From an implementation perspective, it may be beneficial to use different carriers in different portions of a communications system, e.g., because rights to different frequencies are owned in different geographic locations and/or because it is desirable to minimize signal interference through the use of different carriers. Spread spectrum wireless communications systems may use different carriers throughout a system with each carrier being associated a different frequency band. In some wireless communications systems, different cells and/or sectors use different carriers. In some systems, the same sector or same cell uses different carriers each with an associated frequency band, e.g., where the total available bandwidth in a cell or sector is partitioned into different frequency bands, e.g., distinct frequency bands.

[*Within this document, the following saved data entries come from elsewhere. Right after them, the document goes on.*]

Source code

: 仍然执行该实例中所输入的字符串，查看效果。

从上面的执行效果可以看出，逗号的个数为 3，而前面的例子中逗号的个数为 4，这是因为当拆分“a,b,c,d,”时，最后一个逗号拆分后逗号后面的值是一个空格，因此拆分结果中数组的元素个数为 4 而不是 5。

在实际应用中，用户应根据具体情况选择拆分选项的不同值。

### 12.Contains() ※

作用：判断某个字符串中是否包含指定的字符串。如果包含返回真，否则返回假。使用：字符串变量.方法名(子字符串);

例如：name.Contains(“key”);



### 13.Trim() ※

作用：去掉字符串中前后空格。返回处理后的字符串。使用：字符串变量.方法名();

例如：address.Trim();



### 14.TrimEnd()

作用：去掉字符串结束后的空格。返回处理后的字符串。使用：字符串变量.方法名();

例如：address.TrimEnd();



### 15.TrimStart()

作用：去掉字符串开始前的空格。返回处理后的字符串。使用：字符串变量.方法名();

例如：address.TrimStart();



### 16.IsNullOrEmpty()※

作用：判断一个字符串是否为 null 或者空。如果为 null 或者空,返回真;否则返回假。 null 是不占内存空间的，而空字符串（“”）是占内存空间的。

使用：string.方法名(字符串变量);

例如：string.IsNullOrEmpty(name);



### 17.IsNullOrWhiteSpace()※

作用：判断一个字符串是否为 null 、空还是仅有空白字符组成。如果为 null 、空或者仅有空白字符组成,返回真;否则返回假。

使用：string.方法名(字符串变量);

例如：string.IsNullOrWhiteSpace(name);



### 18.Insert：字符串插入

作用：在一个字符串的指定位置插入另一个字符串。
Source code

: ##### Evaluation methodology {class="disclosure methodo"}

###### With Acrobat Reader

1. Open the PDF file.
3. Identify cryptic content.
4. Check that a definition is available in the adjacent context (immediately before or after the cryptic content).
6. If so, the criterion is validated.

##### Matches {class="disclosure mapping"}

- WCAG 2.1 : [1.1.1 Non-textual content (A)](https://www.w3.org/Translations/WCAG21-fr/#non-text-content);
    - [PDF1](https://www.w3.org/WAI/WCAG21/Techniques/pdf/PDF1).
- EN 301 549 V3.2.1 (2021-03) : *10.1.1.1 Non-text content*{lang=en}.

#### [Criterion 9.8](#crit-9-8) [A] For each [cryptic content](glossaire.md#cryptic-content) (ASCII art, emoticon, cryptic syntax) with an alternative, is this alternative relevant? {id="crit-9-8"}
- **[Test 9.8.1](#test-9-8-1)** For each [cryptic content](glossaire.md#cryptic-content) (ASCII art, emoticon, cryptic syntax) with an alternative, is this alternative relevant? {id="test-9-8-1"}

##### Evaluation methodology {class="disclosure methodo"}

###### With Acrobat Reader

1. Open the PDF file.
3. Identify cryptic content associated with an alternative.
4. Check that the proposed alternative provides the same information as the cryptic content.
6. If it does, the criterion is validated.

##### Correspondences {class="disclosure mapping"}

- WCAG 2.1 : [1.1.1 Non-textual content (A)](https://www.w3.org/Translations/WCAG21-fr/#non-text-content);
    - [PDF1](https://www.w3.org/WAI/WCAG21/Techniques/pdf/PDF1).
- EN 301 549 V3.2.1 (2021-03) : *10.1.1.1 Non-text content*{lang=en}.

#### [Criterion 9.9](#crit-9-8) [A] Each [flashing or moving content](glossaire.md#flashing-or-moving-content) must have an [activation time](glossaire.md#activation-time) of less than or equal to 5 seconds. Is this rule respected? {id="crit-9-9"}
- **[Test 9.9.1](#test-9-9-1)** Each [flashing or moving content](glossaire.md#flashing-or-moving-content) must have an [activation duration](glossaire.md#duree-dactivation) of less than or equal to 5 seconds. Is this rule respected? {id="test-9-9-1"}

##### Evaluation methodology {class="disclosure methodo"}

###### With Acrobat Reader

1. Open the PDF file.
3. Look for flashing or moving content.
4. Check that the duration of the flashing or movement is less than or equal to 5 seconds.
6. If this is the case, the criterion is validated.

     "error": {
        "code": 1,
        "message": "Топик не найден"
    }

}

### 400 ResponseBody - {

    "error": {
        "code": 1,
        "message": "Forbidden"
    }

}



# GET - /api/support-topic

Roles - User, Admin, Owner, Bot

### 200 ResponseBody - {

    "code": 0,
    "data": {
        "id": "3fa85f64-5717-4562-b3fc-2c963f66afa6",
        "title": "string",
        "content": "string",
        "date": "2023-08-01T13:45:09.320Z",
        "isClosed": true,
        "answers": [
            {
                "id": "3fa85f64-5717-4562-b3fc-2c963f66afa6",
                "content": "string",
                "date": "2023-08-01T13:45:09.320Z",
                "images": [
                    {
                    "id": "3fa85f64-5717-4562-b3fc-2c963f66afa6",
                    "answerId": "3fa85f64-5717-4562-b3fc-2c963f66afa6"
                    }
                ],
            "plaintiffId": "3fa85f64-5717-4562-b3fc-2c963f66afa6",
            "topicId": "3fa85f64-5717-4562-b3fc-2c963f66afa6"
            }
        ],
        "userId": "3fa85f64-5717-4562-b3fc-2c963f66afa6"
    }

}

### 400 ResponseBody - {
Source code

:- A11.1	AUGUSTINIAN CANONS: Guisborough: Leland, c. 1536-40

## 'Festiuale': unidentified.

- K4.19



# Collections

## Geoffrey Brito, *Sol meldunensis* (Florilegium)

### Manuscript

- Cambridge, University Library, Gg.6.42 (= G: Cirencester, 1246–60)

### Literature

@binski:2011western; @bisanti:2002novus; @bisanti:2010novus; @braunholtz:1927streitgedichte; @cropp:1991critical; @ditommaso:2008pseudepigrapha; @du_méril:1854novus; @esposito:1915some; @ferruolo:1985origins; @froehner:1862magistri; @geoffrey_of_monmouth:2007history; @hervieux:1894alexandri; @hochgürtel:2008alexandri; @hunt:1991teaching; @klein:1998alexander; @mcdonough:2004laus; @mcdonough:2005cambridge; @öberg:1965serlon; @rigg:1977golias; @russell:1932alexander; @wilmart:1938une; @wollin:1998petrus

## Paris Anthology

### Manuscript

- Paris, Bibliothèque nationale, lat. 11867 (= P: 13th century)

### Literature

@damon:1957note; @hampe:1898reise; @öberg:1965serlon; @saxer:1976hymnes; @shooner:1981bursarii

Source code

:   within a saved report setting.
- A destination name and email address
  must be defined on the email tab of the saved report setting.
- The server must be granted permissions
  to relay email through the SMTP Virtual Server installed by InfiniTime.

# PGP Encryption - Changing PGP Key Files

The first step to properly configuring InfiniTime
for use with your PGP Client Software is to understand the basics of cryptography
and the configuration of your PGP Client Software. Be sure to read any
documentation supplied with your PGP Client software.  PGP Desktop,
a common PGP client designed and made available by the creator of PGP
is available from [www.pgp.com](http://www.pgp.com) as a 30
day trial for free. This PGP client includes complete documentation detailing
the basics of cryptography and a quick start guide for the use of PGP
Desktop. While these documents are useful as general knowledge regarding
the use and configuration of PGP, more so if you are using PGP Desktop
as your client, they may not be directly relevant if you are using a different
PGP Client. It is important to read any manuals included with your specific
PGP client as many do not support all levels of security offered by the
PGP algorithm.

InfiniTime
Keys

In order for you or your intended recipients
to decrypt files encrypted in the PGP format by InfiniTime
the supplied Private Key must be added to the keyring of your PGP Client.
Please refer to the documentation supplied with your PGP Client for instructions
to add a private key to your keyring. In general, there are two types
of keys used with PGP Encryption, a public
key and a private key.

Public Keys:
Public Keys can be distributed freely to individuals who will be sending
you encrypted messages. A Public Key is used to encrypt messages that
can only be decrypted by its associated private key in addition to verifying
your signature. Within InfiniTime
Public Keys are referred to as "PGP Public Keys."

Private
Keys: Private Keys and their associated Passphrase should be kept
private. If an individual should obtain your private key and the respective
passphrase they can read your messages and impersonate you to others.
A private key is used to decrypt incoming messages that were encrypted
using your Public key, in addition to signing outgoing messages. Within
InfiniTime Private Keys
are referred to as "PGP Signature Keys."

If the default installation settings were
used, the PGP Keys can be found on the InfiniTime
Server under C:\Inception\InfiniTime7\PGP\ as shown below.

Wireless terminals (WTs), e.g., mobile nodes, may travel throughout the communications system and establish a connection with a given sector/cell base station using a particular carrier frequency and associated band, e.g., for downlink signaling. As conditions vary, e.g., due to a change in loading conditions, e.g., more users, on the carrier frequency, due to changes in levels of interference, or due to the WT moving, e.g., approaching a cell/sector boundary, it may be advantageous or necessary for the WT to transfer to a different carrier and attach to a different cell/sector/carrier frequency combination corresponding to a base station transmitter. Typically, in known systems, many wireless terminal receiver implementations use a single receiver chain and the wireless terminal remains on the same carrier until forced to switch, e.g., by a disruption in communications with the base station. This approach is undesirable since the WT experiences breaks in communications at boundaries and experiences changes in reception quality, e.g., fading, as the WT moves throughout the system. Other known receiver implementations use a single receiver chain, where the receiver interrupts communications with the connected base station transmitter and switches from the carrier in use, temporarily, to search and evaluate alternative potential carriers. This approach is undesirable since the WT disrupts normal communication sessions during the search intervals, expends time retuning the filter, e.g., RF filter, to adjust for each search frequency, expends time to wait for a detected carrier, collect and evaluate any received signals, e.g., pilot signals, and then expends time to re-tune to the original carrier setting.
In light of the above discussion, it is apparent that there is a need for improved methods and apparatus directed to efficient wireless terminal receiver design and operation. It would be beneficial if such apparatus and methods allowed for estimating the quality of two alternative channels using different carrier frequency bands at the same time without disrupting a communications session in progress. It would also be advantageous if such methods provided for continuous tracking of alternative carriers, allowing for wireless terminal selection of the carrier frequency/cell/sector base station attachment point, allowing for switching before disruptions in communications, allowing for the switching to occur at a convenient point, and allowing for switching in response to other considerations, e.g., system load conditions.